Selon France 24, le groupe de pays a condamné « les récentes attaques contre des navires commerciaux désarmés dans le Golfe, attribuées à l’Iran », tout en soulignant qu’il « salue l’engagement des pays impliqués dans la planification préparatoire ».
Cependant, l’Italie, l’Allemagne et la France ont précisé plus tard, le 19 mars, qu’il ne s’agissait pas d’une assistance militaire immédiate, mais d’une initiative multilatérale possible après l’instauration d’un cessez-le-feu.
Depuis le 28 février, en raison des frappes américano-israéliennes contre l’Iran et des ripostes iraniennes, la navigation commerciale dans le détroit d’Ormuz est presque paralysée, affectant fortement les cours du pétrole et du gaz.
Au total, 23 navires commerciaux, dont 10 pétroliers, ont signalé avoir été victimes d’incidents ou d’attaques. Selon l’Organisation maritime internationale, environ 20 000 marins se trouvent bloqués à l’ouest du détroit sur quelque 3 200 navires.

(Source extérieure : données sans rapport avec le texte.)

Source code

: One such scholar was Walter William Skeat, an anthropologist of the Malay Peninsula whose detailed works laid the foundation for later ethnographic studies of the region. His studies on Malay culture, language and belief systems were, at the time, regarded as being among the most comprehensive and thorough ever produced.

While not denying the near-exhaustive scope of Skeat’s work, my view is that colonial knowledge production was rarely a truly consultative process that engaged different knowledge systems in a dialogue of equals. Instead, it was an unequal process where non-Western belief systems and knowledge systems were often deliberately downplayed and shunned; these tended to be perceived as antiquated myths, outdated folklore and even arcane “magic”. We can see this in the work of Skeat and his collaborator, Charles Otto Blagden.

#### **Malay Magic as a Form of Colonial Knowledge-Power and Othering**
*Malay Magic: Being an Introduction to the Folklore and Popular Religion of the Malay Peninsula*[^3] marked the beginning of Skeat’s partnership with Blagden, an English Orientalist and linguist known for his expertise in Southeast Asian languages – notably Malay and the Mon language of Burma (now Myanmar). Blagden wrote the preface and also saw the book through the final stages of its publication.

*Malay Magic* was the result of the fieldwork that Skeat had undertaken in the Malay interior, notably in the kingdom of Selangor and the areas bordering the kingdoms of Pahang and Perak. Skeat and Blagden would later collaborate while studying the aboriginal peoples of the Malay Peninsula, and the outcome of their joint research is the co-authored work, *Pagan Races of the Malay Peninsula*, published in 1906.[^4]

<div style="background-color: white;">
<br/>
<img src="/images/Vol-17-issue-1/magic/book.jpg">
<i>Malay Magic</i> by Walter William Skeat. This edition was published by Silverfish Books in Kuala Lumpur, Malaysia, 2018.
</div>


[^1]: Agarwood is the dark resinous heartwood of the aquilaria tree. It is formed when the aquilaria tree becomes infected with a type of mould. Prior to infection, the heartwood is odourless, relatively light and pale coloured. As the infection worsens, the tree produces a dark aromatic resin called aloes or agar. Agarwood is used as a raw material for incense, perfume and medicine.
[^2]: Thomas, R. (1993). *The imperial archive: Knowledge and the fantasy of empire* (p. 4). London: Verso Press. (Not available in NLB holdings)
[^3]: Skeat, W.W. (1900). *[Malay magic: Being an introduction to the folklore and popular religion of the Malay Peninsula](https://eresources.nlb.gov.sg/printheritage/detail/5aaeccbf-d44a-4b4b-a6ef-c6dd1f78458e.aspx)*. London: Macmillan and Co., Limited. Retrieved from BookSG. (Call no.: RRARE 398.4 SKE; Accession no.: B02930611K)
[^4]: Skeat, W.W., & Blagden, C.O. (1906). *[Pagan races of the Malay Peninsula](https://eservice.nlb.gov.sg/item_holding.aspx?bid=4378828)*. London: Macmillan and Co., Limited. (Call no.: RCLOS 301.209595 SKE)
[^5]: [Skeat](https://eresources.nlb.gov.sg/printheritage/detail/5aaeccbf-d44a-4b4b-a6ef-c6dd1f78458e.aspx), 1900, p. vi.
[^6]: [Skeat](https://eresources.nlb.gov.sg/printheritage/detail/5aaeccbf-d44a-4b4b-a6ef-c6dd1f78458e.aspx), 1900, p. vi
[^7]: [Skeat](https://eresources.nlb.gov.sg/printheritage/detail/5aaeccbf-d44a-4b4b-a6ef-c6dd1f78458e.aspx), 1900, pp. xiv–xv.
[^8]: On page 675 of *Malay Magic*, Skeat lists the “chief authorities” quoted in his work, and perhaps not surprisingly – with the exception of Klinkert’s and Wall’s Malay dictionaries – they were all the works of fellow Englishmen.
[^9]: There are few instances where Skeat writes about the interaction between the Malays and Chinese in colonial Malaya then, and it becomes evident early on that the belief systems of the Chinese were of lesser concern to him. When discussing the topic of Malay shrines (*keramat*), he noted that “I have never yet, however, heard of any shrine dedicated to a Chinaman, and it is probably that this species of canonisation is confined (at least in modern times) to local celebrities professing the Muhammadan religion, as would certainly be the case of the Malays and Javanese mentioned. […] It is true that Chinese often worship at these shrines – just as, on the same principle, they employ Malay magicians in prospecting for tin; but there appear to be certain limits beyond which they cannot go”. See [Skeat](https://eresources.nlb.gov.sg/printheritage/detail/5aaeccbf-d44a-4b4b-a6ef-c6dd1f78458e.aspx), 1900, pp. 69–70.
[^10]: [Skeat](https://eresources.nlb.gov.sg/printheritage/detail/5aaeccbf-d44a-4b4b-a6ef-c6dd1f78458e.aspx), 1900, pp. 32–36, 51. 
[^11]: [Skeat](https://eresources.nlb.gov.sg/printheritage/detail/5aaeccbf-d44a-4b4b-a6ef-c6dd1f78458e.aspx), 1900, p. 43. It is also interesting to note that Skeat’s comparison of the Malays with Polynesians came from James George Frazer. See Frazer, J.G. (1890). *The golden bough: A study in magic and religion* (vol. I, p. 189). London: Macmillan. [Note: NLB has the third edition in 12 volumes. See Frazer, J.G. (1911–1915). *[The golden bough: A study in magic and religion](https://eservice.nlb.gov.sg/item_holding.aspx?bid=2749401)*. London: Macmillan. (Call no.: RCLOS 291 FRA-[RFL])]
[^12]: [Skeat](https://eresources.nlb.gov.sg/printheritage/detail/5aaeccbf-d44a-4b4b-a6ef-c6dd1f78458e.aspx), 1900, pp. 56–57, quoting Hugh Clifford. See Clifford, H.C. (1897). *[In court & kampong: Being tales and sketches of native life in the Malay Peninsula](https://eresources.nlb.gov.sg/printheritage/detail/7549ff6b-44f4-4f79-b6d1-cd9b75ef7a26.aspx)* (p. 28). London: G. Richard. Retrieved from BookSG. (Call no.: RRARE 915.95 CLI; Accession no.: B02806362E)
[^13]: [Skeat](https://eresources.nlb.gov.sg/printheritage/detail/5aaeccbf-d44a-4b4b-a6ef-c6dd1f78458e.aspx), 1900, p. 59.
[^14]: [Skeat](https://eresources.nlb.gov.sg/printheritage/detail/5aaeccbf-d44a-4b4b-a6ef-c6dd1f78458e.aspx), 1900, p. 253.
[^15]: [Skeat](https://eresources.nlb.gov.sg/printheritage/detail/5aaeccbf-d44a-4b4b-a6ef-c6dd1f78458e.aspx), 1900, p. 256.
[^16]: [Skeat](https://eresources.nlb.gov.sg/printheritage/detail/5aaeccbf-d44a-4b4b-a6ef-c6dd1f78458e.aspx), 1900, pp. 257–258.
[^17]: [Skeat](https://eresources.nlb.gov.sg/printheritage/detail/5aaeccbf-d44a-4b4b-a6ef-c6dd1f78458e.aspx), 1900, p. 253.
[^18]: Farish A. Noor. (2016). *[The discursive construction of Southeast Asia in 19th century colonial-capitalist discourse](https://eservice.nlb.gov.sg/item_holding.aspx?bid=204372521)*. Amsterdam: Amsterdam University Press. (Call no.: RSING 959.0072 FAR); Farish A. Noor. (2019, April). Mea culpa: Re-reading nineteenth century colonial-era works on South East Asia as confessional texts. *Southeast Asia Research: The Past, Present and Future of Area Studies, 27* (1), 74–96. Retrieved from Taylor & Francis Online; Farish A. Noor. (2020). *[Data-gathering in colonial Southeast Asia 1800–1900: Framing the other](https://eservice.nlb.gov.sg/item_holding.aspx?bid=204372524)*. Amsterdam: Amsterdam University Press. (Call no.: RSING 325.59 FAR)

Le président français Emmanuel Macron a déclaré qu’il prévoyait de tenir des discussions avec les membres permanents du Conseil de sécurité de l’ONU afin d’assurer, dans le cadre de l’ONU, la sécurité de la navigation dans le détroit d’Ormuz après la fin des opérations militaires en cours.
Plus tôt, le président américain Donald Trump avait appelé les pays et l’OTAN à contribuer à la réouverture du détroit d’Ormuz pour la navigation commerciale, exprimant son mécontentement face au refus de nombreux pays de soutenir cette initiative.